SUMMARY: Hepatitis C virus (HCV) can survive and remain infectious in a liquid environment for up to 5 months at cool temperatures, according to a German study described in the June 15, 2010 Journal of Infectious Diseases. Various alcohols and antiseptics reduced HCV RNA to undetectable levels, but the antiviral effect diminished when hand disinfectants were diluted.

By Liz Highleyman

Sandra Ciesek and colleagues looked at the infectivity, environmental stability, and susceptibility to chemical disinfectants of HCV grown in laboratory cell cultures.

Until recently, HCV could not be grown in laboratory cultures, so the antiviral activity of disinfectants against HCV was estimated based on studies using the structurally similar bovine viral diarrhea virus, the investigators noted as background. But the recent development of an HCV infection model system has allowed direct assessment.

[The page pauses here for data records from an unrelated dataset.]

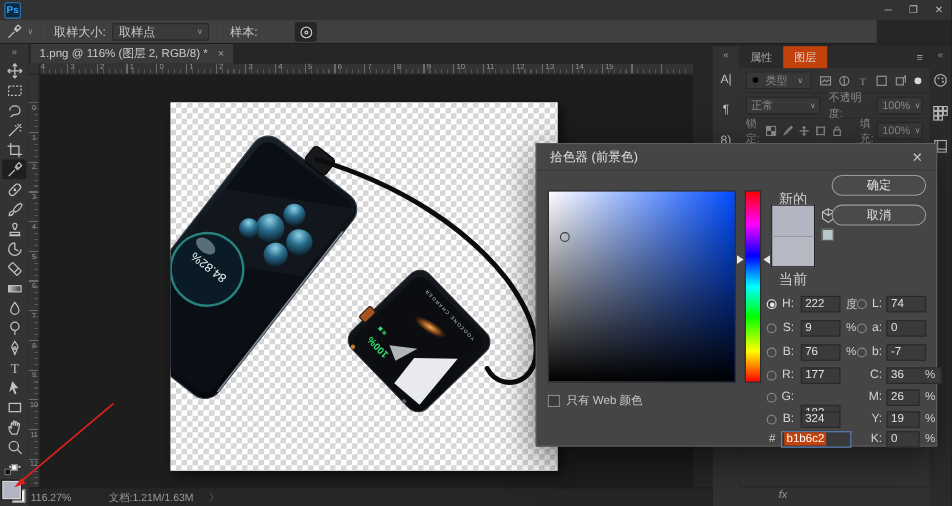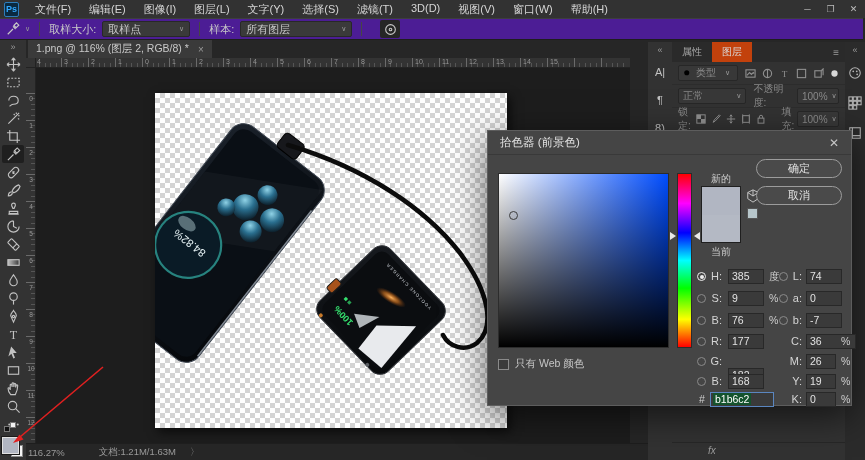"文件(F)" div { html: <div> <span>文件(F)</span> <span>编辑(E)</span> <span>图像(I)</span> <span>图层(L)</span> <span>文字(Y)</span> <span>选择(S)</span> <span>滤镜(T)</span> <span>3D(D)</span> <span>视图(V)</span> <span>窗口(W)</span> <span>帮助(H)</span> </div> -> none }
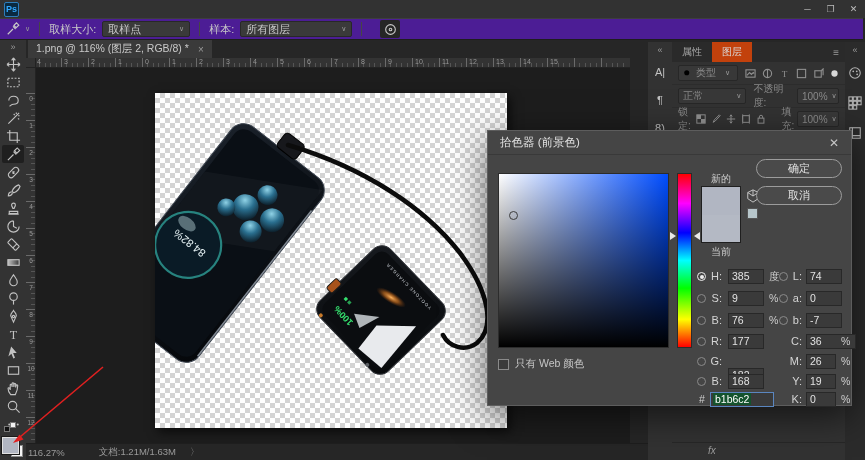"取样大小:" .optionsbar { background: #4c1d95 -> #404040; width: 863px -> 797px }
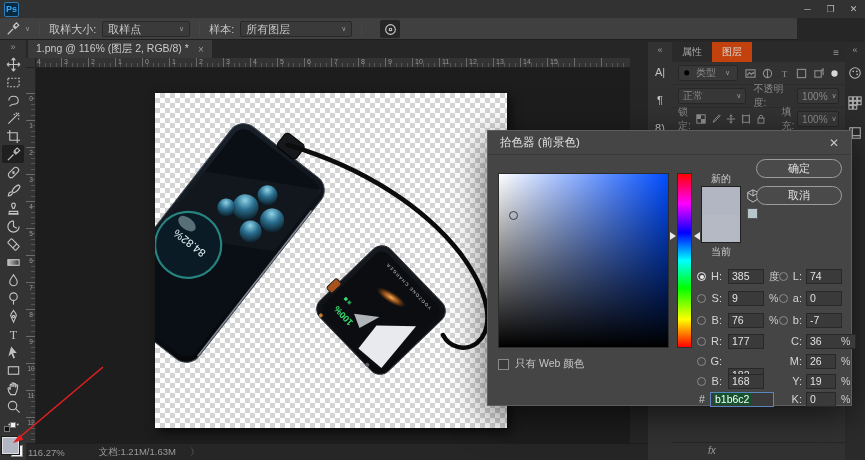"所有图层" span.combo { html: <span> <span>所有图层</span> <span>∨</span> </span> -> none }
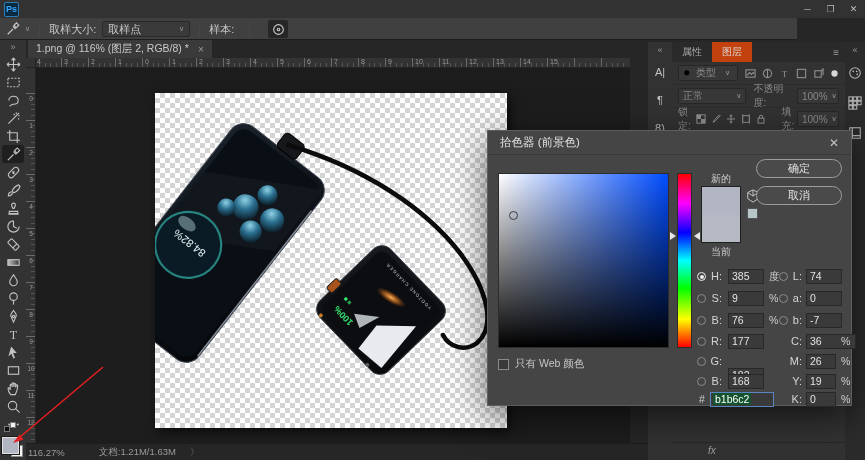"新的" .swlabel { font-size: 10px -> 13px }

The study authors analyzed HCV RNA levels using quantitative real-time polymerase chain reaction (PCR). Genome stability was determined by introducing recovered viral RNA into Huh7.5 cells.


HCV infectivity in a liquid environment was detectable for up to 5 months at lower temperatures.
Different alcohols and commercially available antiseptics reduced HCV to undetectable levels.
Diluting hand disinfectants reduced their virucidal activity.

The researchers noted that the risk of HCV infection may not be accurately gauged by determining HCV RNA levels, since viral infectivity and viral load copy numbers did not directly correlate.

The results, they suggested, "should be useful in defining rigorous disinfection protocols to prevent nosocomial transmission of HCV" in healthcare settings.

Investigator affiliations: Division of Experimental Virology, Twincore, Centre for Experimental and Clinical Infection Research, Joint venture between Hannover Medical School and the Helmholtz Centre for Infection Research; Department of Gastroenterology, Hepatology and Endocrinology, Hannover Medical School, Hannover, Germany; Institute of Medical Microbiology, University Hospital Essen, Essen, Germany; MikroLab, Bremen, Germany.


S Ciesek, M Friesland, J Steinmann, and others. How stable is the hepatitis C virus (HCV)? Environmental stability of HCV and its susceptibility to chemical biocides. Journal of Infectious Diseases 201(12): 1859-1866 (Abstract). June 15, 2010.